I plan to apply at least one to two more coats, so I need to know the proper way to do that. Since the first coat has been on for over 14 hours now, I'll wait the 72 hours before applying additional coats.

I was also planning to do a light sanding with 000 steel wool, but right now the pieces feel so smooth I believe I'll skip that, unless I notice any bumps, etc., when I really check them out. Is that acceptable? I do not want a shine on this project, and I know from experience that brushing on more than two coats of satin poly, with light sanding in between, still produces a fairly glossy final product.

Thanks for all your help!


----------



## djonesax (Mar 3, 2008)

This exactly why I dont use poly anymore unless I have to. I can spray 3 coats of lacquer in less than an hour and I'm done. Each coat melts into the previous so there is no need to sand unless you want to.

---Making assumptions here---
Someone else will know better on this but I am assuming that if you spray it again in less than 2 hours, then some of the new coat will adhere to the old coat with no sanding.
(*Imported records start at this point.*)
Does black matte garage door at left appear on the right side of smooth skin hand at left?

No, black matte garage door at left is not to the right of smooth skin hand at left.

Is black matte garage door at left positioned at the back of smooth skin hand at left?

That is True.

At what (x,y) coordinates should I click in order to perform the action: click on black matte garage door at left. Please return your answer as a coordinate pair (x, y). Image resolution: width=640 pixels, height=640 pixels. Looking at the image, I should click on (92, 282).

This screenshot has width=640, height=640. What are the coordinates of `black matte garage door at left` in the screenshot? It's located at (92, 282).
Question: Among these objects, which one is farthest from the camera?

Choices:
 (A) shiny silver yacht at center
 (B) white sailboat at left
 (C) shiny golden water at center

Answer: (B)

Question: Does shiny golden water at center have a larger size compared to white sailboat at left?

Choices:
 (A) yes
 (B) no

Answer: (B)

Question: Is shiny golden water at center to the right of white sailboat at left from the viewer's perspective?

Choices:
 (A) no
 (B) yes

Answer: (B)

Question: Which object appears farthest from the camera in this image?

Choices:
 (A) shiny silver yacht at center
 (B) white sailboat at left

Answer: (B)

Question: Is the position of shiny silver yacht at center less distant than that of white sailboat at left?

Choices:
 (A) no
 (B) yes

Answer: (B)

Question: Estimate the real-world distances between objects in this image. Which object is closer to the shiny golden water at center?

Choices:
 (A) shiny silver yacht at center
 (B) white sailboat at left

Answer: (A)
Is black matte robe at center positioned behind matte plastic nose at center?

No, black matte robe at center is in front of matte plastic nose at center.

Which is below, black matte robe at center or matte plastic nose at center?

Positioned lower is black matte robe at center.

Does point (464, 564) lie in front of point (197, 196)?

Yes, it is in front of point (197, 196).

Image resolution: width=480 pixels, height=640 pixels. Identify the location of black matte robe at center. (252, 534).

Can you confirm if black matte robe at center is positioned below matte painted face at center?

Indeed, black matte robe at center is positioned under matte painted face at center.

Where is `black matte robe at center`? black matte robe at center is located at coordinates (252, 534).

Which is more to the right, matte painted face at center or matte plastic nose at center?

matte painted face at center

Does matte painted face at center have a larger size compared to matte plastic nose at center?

But after that its past that point and now they want you to wait until its completely hardened before recoating.
------

From personal experience, I have never waited 72 hours to recoat poly. When I did use it, I would wait about 6 hours if I remember. I would do it over two days, coat in the morning, coat at night, and coat the next day. Sanding it lightly with 220 sand paper to knock down the bumps, runs, and give the next coat something to adhere to, between coats.

It should not get glossy but you can can always rub it with 000 steel wool and get a satin finish.

David


----------



## Steve Neul (Sep 2, 2011)

It's called a recoat window and you better pay attention to it. 72 hours is for warm weather. In winter you better give it a full week. There are a lot of finishes that have a recoat window especially rattle can paint. What will happen if you exceed the recoat window is the dried finish that is on there now will wrinkly up like you put paint and varnish remover on it and the only fix would be to put paint and varnish remover on it and remove the finish and start over. What it is, is the solvents in the finish probably acetone is too hot to apply over a nearly dried finish. You have to either spray it while it is beginning to dry or wait until the finish is cured hard enough it can tolerate the hot solvents. 

As far as sanding, use sandpaper. Steel wool will just rub over debris that might be in the finish. Also steel wool is dirty. It breaks down and gets bits of steel all over the finish which is difficult to clean off.


----------



## J2W2 (Dec 31, 2014)

> It's called a recoat window and you better pay attention to it. 72 hours is for warm weather. In winter you better give it a full week.


 Thanks for the advice Steve. I gave them a week and then applied two more coats about an hour apart.

Everything came out great. I sanded them very lightly with 400 grit before the other two coats. Good to know about the steel wool too - I've seen a lot of posts about using it, but I'll stick with sandpaper.

Thanks again for the help!


----------